One of the top Red Sox pitching prospects showed why he's so exciting his 2014 debut.

Steve Mitchell-USA TODAY Sports

The Red Sox have a slew of starting pitching prospects, and none excites more than Henry Owens. He might not end up being the best of the bunch, but the potential is there for him to be far superior to any other arm in Boston's deep system right now. Some of that potential showed on Thursday, in Owens' 2014 debut, when he threw six no-hit innings against Reading before rain cut the game short.

Owens was dominant, striking out nine batters against just two walks, with 69 percent of his pitches going for strikes. As efficiency and control have been his only significant issues to this point, seeing him perform well in both regards is comforting, even if it's just the one start. Seeing him give up no hits in addition to that is icing on the proverbial cake, albeit welcome icing.

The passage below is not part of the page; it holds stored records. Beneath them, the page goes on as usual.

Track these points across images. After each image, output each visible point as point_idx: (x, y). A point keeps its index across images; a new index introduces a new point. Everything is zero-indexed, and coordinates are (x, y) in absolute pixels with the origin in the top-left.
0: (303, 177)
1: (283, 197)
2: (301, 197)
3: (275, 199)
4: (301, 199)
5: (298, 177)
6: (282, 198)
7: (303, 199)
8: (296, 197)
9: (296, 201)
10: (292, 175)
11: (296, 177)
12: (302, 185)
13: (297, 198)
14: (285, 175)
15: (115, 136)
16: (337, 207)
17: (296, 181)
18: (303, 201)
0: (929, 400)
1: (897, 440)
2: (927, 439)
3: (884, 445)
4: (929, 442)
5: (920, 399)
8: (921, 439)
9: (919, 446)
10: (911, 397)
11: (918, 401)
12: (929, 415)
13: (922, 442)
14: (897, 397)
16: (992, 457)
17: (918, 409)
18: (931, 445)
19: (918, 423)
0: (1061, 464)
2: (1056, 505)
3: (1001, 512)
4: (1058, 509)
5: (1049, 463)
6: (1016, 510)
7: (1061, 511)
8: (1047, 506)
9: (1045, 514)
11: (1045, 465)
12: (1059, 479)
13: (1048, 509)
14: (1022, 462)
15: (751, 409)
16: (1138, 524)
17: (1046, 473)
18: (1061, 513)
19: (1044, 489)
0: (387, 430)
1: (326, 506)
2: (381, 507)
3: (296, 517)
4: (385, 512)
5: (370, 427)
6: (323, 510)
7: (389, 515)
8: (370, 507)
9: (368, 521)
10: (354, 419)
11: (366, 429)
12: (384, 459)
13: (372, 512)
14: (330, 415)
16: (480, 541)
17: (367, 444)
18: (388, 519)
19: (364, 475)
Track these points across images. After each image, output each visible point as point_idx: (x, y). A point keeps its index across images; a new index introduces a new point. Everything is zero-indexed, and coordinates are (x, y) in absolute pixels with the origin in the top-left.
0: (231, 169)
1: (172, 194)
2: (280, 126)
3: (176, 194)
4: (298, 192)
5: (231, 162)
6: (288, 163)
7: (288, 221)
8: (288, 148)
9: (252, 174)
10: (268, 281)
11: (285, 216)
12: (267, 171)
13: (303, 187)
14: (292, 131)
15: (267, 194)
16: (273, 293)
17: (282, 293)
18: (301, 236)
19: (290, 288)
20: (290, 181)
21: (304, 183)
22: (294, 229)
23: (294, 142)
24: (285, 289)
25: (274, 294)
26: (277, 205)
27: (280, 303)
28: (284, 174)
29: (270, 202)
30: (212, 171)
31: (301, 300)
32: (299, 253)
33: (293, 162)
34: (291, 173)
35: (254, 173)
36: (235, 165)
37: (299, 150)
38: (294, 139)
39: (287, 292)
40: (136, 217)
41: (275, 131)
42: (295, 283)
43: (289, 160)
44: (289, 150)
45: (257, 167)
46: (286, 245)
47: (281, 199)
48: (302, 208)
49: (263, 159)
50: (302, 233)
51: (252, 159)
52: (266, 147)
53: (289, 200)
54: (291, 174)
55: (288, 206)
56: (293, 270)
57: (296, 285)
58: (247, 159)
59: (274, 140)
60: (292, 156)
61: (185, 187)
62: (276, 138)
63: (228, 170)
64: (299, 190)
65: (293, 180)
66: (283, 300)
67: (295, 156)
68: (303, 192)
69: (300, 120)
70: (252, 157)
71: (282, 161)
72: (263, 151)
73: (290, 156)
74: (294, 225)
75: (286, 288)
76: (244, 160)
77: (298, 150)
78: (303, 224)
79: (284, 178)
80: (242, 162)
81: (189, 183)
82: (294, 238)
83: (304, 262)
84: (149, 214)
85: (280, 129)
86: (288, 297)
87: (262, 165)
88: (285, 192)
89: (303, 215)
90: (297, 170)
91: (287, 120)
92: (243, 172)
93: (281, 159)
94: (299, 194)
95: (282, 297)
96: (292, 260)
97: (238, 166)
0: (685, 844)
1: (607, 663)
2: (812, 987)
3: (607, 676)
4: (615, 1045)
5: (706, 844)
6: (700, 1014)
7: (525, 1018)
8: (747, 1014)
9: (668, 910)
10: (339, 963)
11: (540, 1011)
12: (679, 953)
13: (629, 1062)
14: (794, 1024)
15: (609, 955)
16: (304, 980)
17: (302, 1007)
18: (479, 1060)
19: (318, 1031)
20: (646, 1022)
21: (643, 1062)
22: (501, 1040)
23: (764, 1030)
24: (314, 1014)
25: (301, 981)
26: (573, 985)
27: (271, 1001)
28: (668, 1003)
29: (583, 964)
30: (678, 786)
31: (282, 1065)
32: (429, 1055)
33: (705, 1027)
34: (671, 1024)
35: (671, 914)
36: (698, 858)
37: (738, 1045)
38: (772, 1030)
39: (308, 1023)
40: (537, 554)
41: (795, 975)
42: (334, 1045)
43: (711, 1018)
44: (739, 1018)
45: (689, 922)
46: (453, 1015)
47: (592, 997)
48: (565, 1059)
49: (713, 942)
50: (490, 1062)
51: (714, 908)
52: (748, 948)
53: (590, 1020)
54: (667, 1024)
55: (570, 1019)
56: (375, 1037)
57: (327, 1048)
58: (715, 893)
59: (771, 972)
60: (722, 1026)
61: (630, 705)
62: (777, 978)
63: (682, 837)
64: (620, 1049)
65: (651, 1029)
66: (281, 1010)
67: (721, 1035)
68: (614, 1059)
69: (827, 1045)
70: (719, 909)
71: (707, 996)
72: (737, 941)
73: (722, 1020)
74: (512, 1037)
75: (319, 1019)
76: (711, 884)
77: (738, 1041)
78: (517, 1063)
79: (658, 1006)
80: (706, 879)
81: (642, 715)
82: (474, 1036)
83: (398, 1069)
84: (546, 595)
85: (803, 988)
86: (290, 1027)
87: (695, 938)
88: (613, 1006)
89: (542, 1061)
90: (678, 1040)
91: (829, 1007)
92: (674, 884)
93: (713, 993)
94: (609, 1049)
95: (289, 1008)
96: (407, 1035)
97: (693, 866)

Through 36-1/3 career innings at Double-A, Owens owns a 1.49 ERA with 55 strikeouts against 35 baserunners: 18 of them making it through hits, and 17 through walks. He needs to work on keeping his walk rate down, though, if he's striking out batters at the rate he has, he's still going to put plenty of separation between his punch out and free pass rates to get by. It's likely that he'll miss fewer bats as he continues to climb up the organizational ladder, however, so figuring out a way to reduce his walk totals is the most important thing he has left to do during his time in the minors.

He probably has plenty of time left there, too: he's all of 21 years old, and doesn't need to be added to the 40-man for Rule 5 protection until after the 2015 season. The Red Sox won't let him wait that long to see the majors, most likely, but with a stacked Triple-A rotation which already has plenty of 40-man arms on it, Boston's not going to crowd the picture even further if they don't have to. About the only way Owens is going to speed by the arms in front of him on the depth chart within the next year is for him to reach Triple-A and treat it like he has Double-A to this point. It's not an impossibility, but before he can even get a chance, space needs to open up there first. Let's remember, too, that he has all of seven starts at Double-A: it's not like he's dominated the level for a year or more. Patience is still encouraged at this point.